**Goal of the exercise**
Every line of the listing that holds the word "down" should be returned.

**Dataset records**

-=-=-

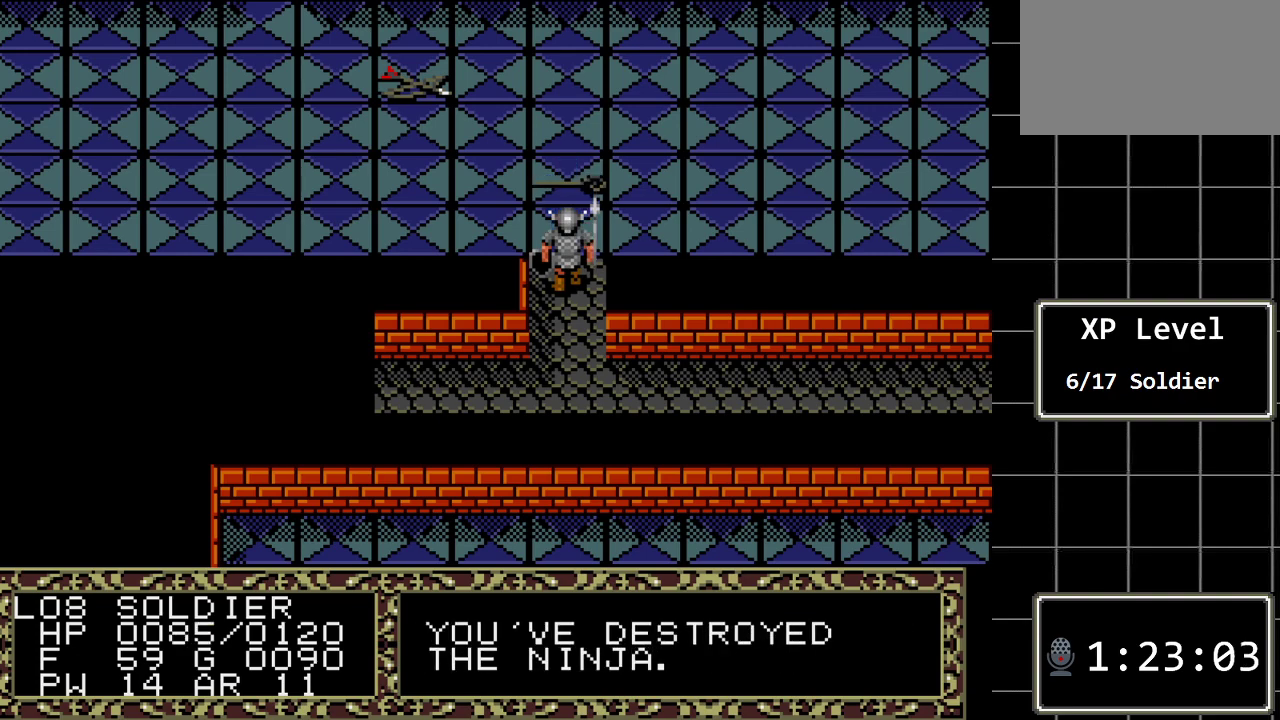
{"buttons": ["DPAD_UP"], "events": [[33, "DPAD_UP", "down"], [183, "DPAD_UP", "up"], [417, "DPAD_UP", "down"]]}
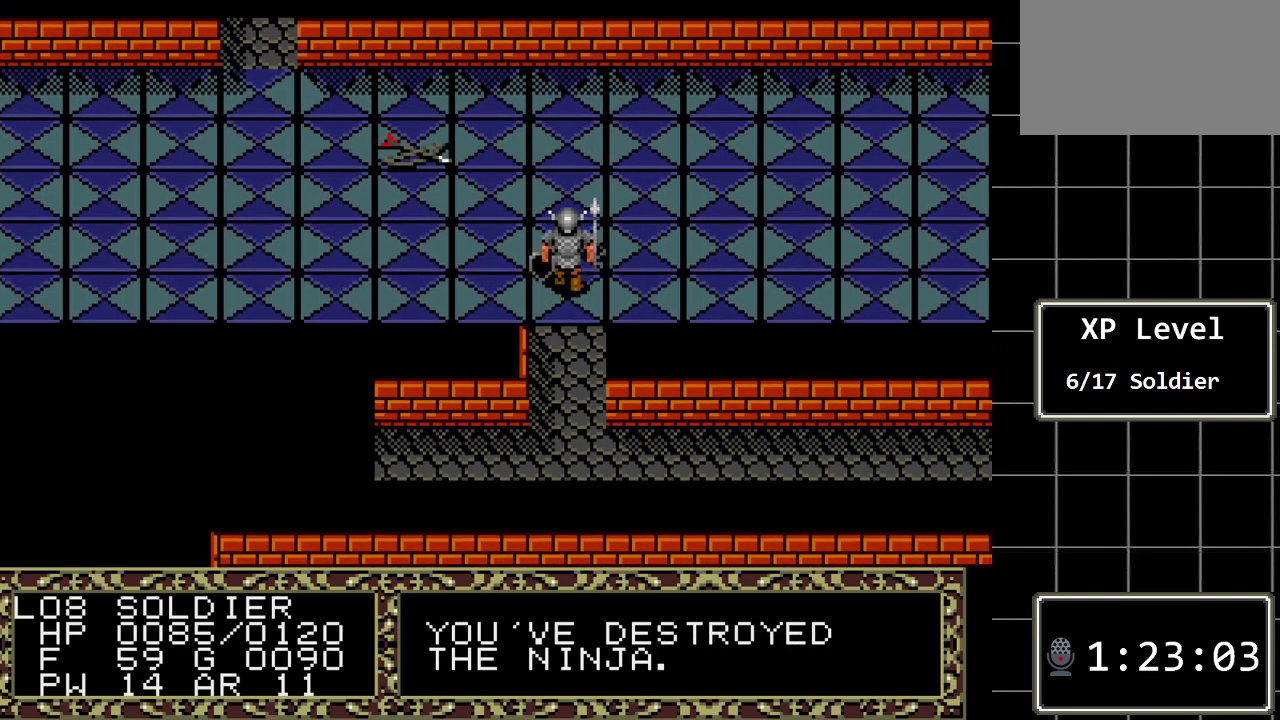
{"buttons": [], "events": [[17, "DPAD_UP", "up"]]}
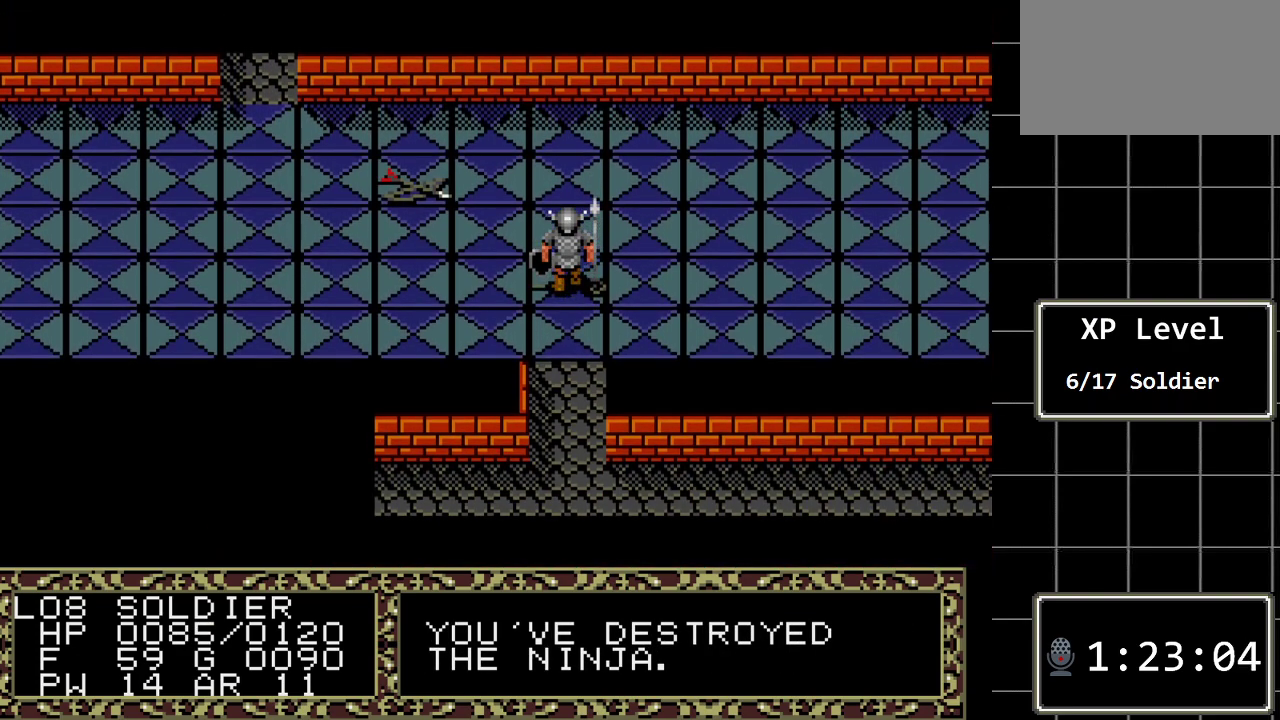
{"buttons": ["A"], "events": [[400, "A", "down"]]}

-=-=-

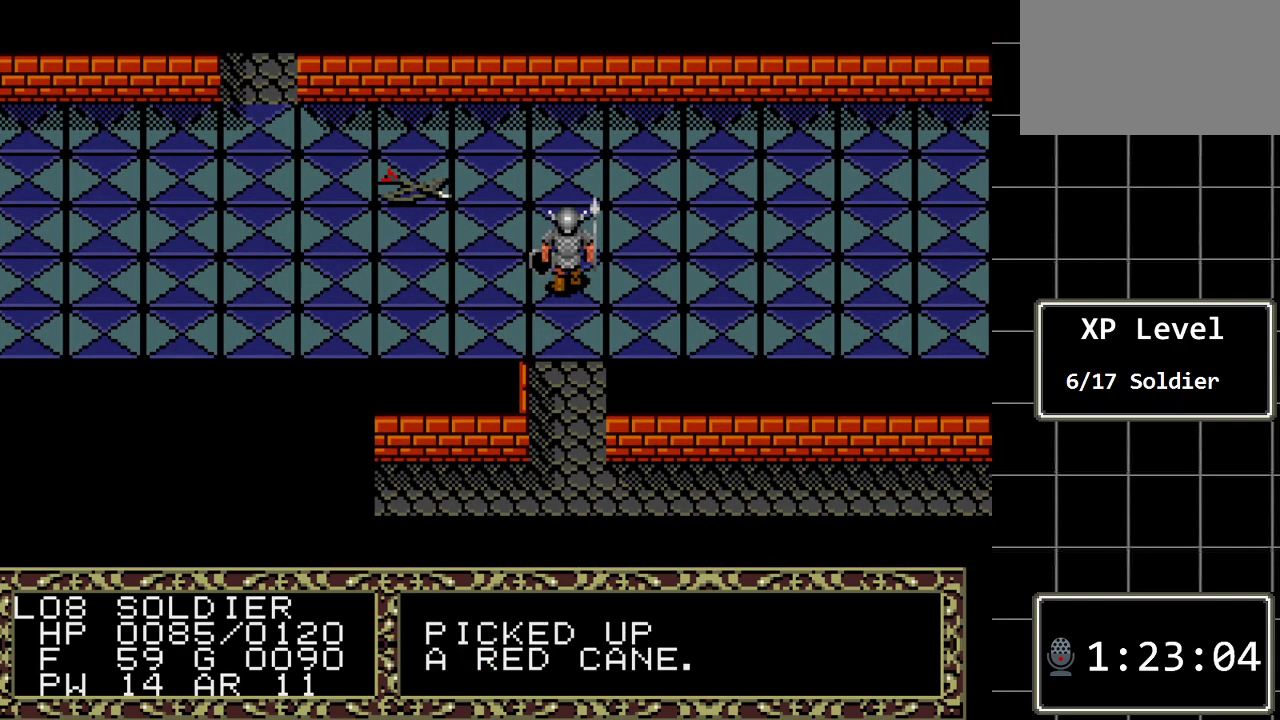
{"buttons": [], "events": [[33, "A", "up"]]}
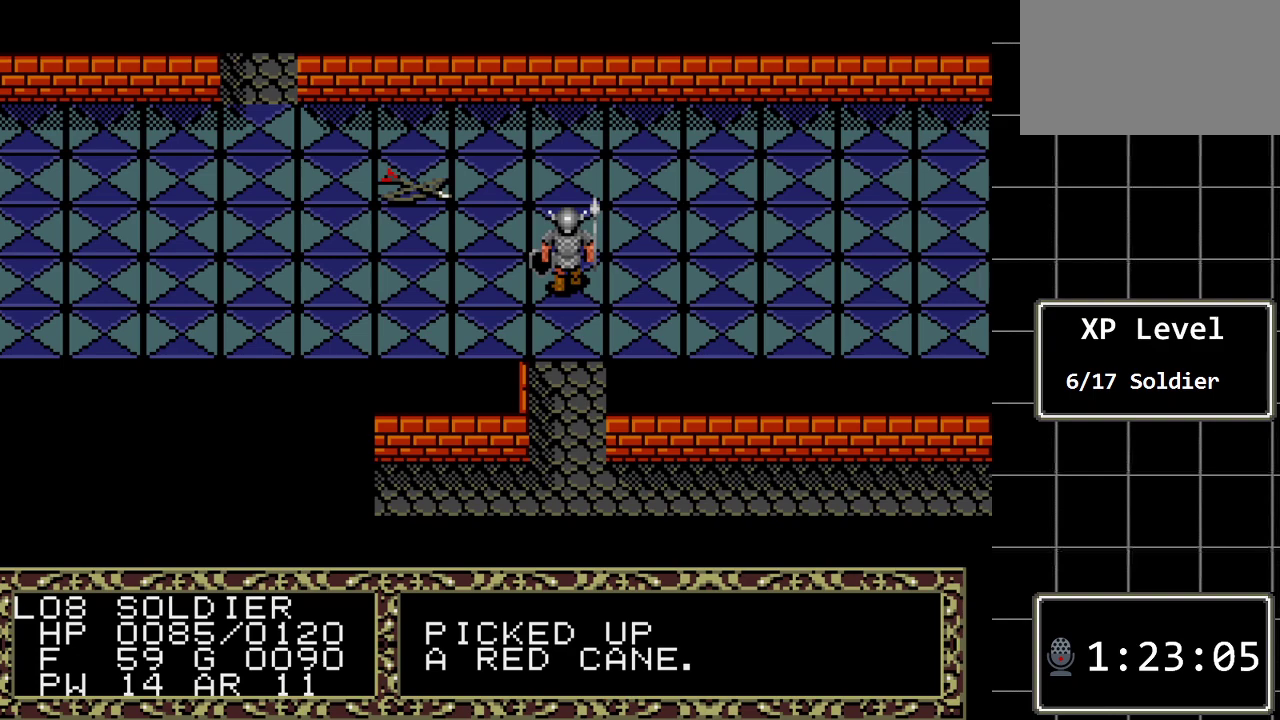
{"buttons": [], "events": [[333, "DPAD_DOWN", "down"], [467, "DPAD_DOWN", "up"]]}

-=-=-

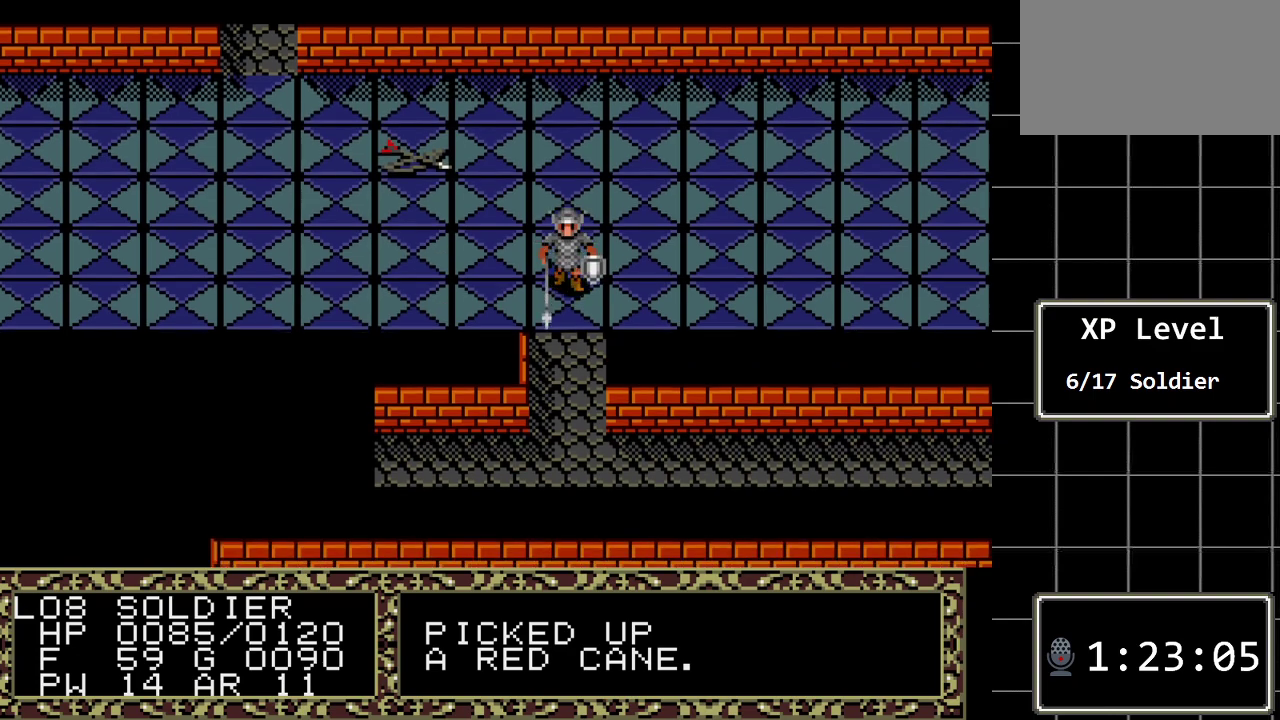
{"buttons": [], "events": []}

-=-=-

**Written answer**
{"buttons": ["DPAD_UP"], "events": [[33, "DPAD_UP", "down"], [183, "DPAD_UP", "up"], [417, "DPAD_UP", "down"]]}
{"buttons": ["A"], "events": [[400, "A", "down"]]}
{"buttons": [], "events": [[333, "DPAD_DOWN", "down"], [467, "DPAD_DOWN", "up"]]}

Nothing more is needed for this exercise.